# Relation between surface area and area under curve (easy)

Let $$y = f(x)$$ be a smooth curve.

$$A$$ = area bounded by the curve, $$x$$-axis, $$x = a$$ and $$x = b$$.

$$S$$ = area of the surface generated by revolving the curve about $$x$$-axis between $$x = a$$ and $$x = b$$.

Then is $$2 \pi A \leq S$$ or $$S \leq 2 \pi A$$.

Answer given: $$S \leq 2 \pi A$$

$$***$$ My answer: $$2 \pi A \leq S$$

We know that, Area under curve = $$\int_{a}^{b}f(x)dx$$

Surface area by axis revolution = 2$$\pi \int_{a}^{b}f(x)\sqrt{1+(\frac{dy}{dx})^2}dx$$

Now, $$2\pi A$$ = $$2\pi \int_{a}^{b}f(x)dx$$

Since, $$\sqrt{1+(\frac{dy}{dx}})^2$$ > 1, since $$(\frac{dy}{dx})^2 > 0$$, therefore, 2$$\pi \int_{a}^{b}f(x)$$ is getting multiplied by a factor > $$1$$ in S. So, $$S \geq 2 \pi A$$.

$$***$$

My reasoning must be incorrect.
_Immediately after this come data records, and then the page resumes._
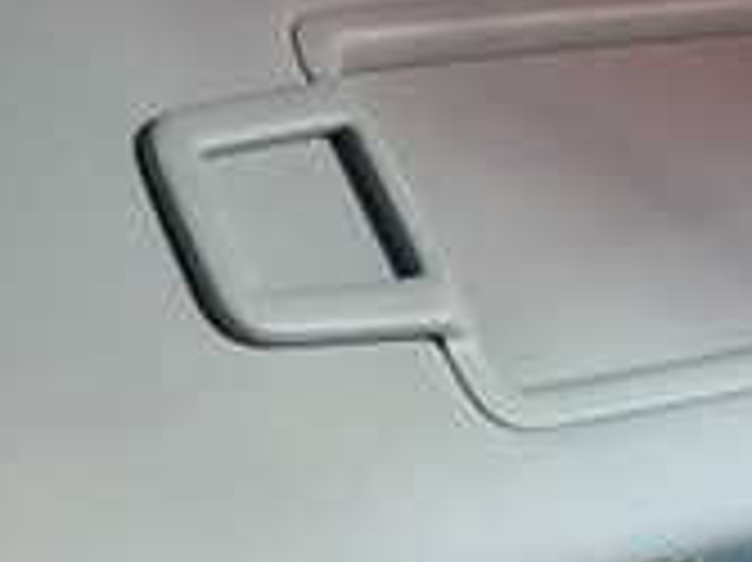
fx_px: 2345
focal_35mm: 108
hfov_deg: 18.1
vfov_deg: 13.5
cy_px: 0
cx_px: 180
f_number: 2.3
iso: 800
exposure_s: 1/25
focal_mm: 5.4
Why is $$S \leq 2 \pi A$$ correct?

To verify, just consider a specific example where $$f(x)=x$$, with $$a=0$$ and $$b=1$$. So, it is a cone with a circular base. Then, you have $$2\pi A= \pi$$ and $$S=\pi\sqrt2$$, which verifies $$S > 2\pi A$$.
Another convenient case to check is a half-circle with unit radius, for which you have $$2\pi A = \pi^2$$ vs. $$S= 4\pi$$.